The Haunting of Fort Matanzas

When you are visiting Florida it is easy to forget its history.  It is easy to get lost in cities and beaches and theme parks. However, two hours North of Orlando, the oldest city in the United States sits quietly on the beach whispering of ghost stories and old wars.  St. Augustine’s history goes back to the very first European settlers in the Americas.  Its stories are as old and tortured as any and the history of Fort Matanzas bears witness to this.

Fort Matanzas is located on Rattlesnake Island just south of St. Augustine.  Fort Matanzas’ was closed when we visited.  Hurricane Irma had took its toll and the boat that transports visitors to Rattlesnake Island had been shut down and visitors banned.  We could not explore its haunted history or see it for ourselves, but its tragedies and ghost stories seem to resonate more because we were banned from going.

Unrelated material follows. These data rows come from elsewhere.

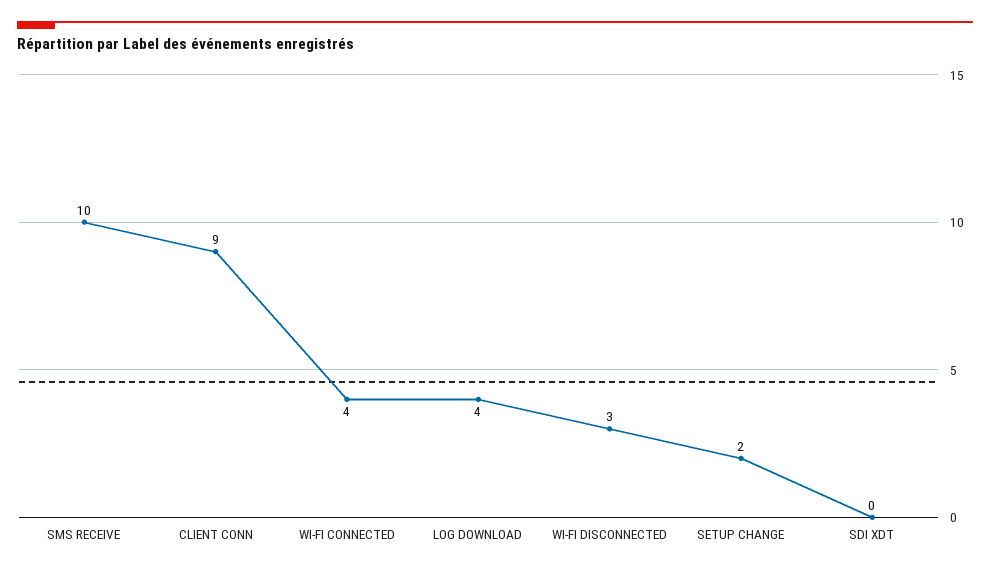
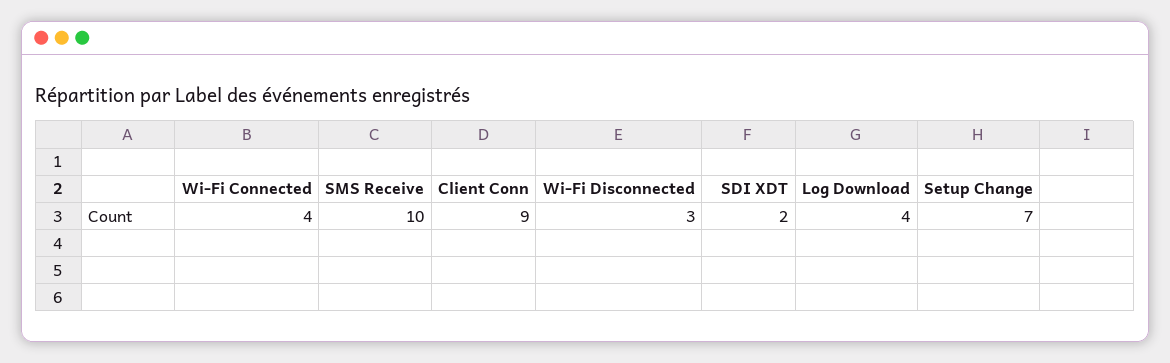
  {
    "SMS RECEIVE": 10,
    "CLIENT CONN": 9,
    "WI-FI CONNECTED": 4,
    "LOG DOWNLOAD": 4,
    "WI-FI DISCONNECTED": 3,
-   "SETUP CHANGE": 2,
+   "SETUP CHANGE": 7,
-   "SDI XDT": 0
+   "SDI XDT": 2
  }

Although the current Fort Matanzas was built in 1742, its history is much older than that.  Matanzas means slaughter in Spanish and there is a reason the fort is named after a slaughter.  In 1562, when Spain and France were locked in a battle for Supremacy, King Phillip II of Spain learned that the French, under the leadership of Rene De Laudonniere had established a colony on Spanish land in Florida.   The French settlers were Protestants and Spain was the most devoutly Catholic country in Europe.  When King Phillip learned the settlers were Huguenots he acted fiercely.  After a series of battles and some political maneuvering, over 300 unarmed Huguenots were slaughtered after they failed to convert to Catholicism.  A few survived the massacre after converting to Catholicism, but most were slaughtered.  Thus the fort built on Rattlesnake Island and the River it guarded were both named Mantanzas after the slaughter. 

Death followed the Small Island and fort after that.  The current Fort, built in 1745, saw many skirmishes and deaths as the land transferred from the Spanish to the British to the Americans.  During its brief period of use this stone, Gothic fort was used to house convicts, slaves, and prisoners.  After the Americans took the fort it was never used as a fort and quickly fell into disrepair until the National Park Service took over. 

Now, it is visited by tourists and its dark history is mostly a memory.  Those who visit at night, however, see its history in the ghosts that wander the island.  They report seeing phantom orbs and strange lights.  Faces linger beneath the water and shadows wander the corners of the old fort.  Its history still lives there in the phantoms that wander its shores.